Statement: Katastrophenfall ausrufen, um Pandemie besser zu bekämpfen

Am 26. November 2021 hat die SPD-Kreistagsfraktion eine Anfrage zur Ausrufung des Katastrophenfalls im Erzgebirgskreis an Landrat Frank Vogel gestellt. Die Antwort kam am 5. Dezember: AW FV Neubert-Anfrage vom 26.11.2021-Ausrufung Katastrophenfall.

Darauf hat die Fraktion am gestrigen Montag, den 6. Dezember 2021, mit folgendem Statement reagiert:


Jörg Neubert

Sehr geehrter Herr Landrat,

namens meiner Fraktion danke ich Ihnen für die sachliche und schnelle Beantwortung unserer Anfrage zur Ausrufung des Katastrophenfalls. Sie sprechen von der Notwendigkeit der Feststellung des Eintritts einer Katastrophe.
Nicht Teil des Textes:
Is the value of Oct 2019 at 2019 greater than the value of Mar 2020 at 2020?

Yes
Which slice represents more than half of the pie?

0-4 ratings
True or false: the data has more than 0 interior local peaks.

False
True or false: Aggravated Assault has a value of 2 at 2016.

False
Eine Katastrophe im Sinne des Sächsischen Gesetzes über den Brandschutz, Rettungsdienst und Katastrophenschutz (SächsBRKG) „ist ein Geschehen, welches das Leben, die Gesundheit, die Versorgung zahlreicher Menschen mit lebensnotwendigen Gütern und Leistungen […] in so außergewöhnlichem Maße gefährdet oder schädigt, dass Hilfe und Schutz wirksam nur gewährt werden können, wenn die zuständigen Behörden und Dienststellen, Organisationen und eingesetzten Kräfte unter der einheitlichen Leitung einer Katastrophenschutzbehörde zusammenwirken“ (§ 2 Abs. 3 Satz 2 SächsBRKG).
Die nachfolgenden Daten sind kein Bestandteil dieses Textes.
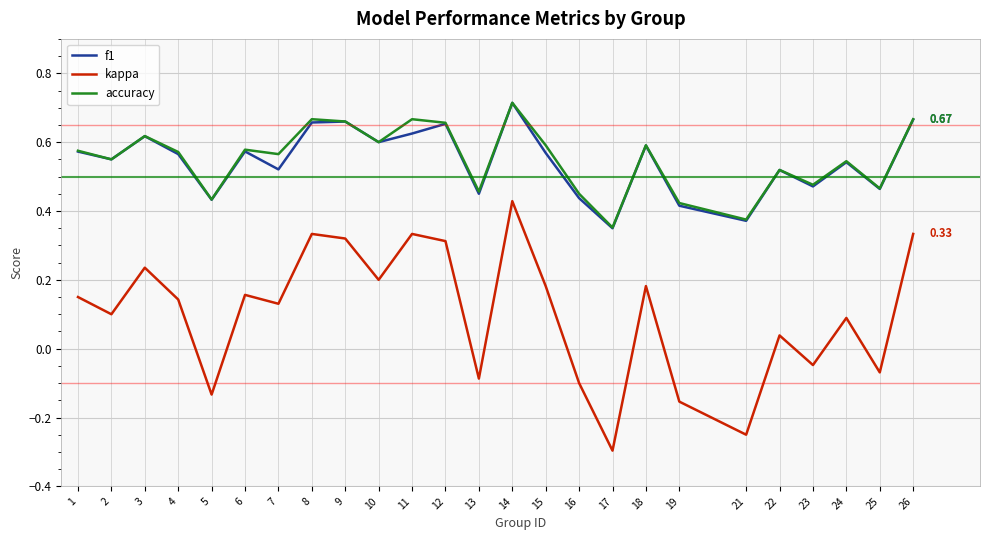

In f1, how many points are lower than both neighbors (excluding endpoints)?

9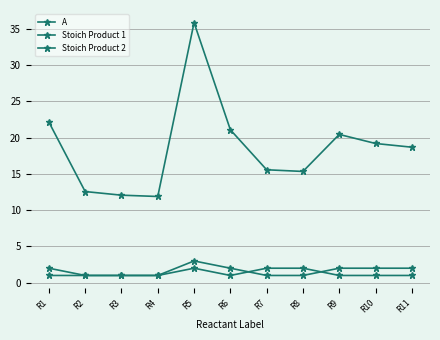

Is it true that Stoich Product 2 equals 0.6 at R1?

False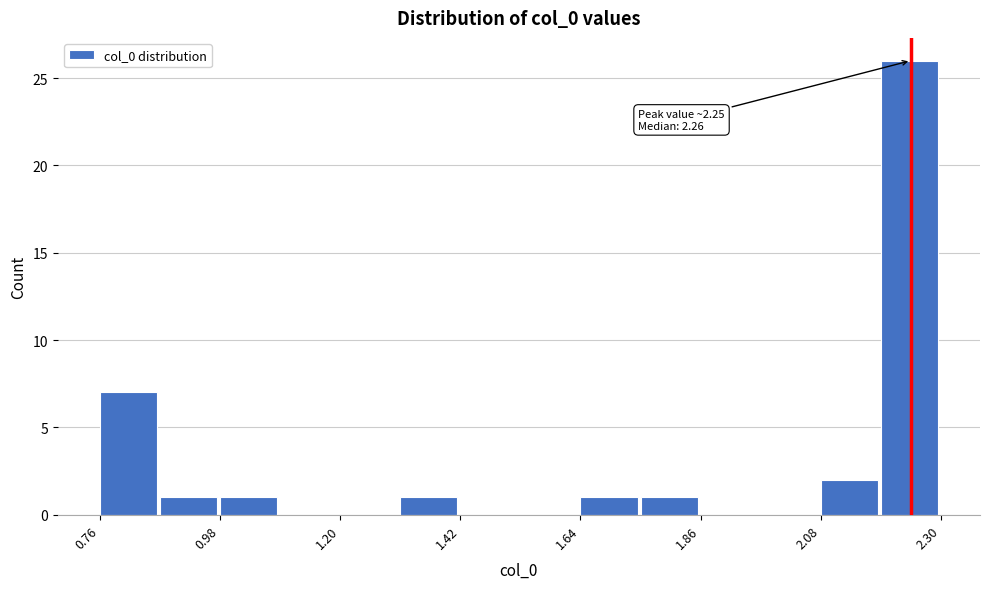

Around what value on the x-axis is the tallest bar? Give the approximate position of its centre, as read against the axis.

2.25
Die in den Medien, durch die Landkreisverwaltung und nicht zuletzt in der E-Mail von Erzgebirgsklinikums-Geschäftsführer Marcel Koch publizierten Daten zur katastrophalen Lage in den Krankenhäusern der Region zählen nicht? Das Gesundheitsamt ist überlastet und kann seinen Auftrag zur Eindämmung der Pandemie nicht mehr im geforderten Maße erfüllen. Unsere Krankenhäuser sind nach Einschätzung der verantwortlichen Ärzte und Geschäftsführer am Limit. Corona-Patientinnen und -Patienten müssen ausgeflogen werden, auch dringende OPs anderer kranker Personen müssen verschoben werden. Die Krankenhaus-Belegschaft wird zur Anwendung der Triage geschult und bereitet sich darauf vor. Sind wir im Krieg? Nicht nur, dass Menschen (vor ihrer Zeit) sterben, sondern dass wir zusehen müssen und nicht helfen können, wie wir es im Normalfall könnten. Das ist eine Katastrophe.
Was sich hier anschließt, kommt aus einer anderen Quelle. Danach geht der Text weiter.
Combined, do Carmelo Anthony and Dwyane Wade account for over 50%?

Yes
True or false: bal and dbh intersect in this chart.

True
„… das Leben, die Gesundheit, die Versorgung zahlreicher Menschen“ ist in „außergewöhnlichem Maße gefährdet“ (§ 2 Abs. 3 Satz 2 SächsBRKG). Gewiss ist diese Katastrophe nicht mit Drehleiter und Sandsäcken bekämpfbar. Doch die Organisation der Bekämpfung bedarf anderer Strukturen und Maßnahmen als gewohnt. Wir als Kreisräte, als Laien, maßen uns keinen Maßnahmenkatalog an. Als Vertreter der Bürgerinnen und Bürger des Erzgebirgskreises unterstützen wir aber jede noch so kompliziert umzusetzende Maßnahme zur Aufrechterhaltung des Schutzes der Bevölkerung vor dem uns bedrohenden Virus. Im Spannungsfeld zwischen dem Schutz von Leib und Leben der Bevölkerung einerseits und der uns höchst teuren Freiheit der Bürger und Unternehmen andererseits müssen wir den Mut aufbringen, physische Kontakte zu unterbinden, und in dieser Not auch individuelle Freiheitsrechte zeitlich befristet einschränken.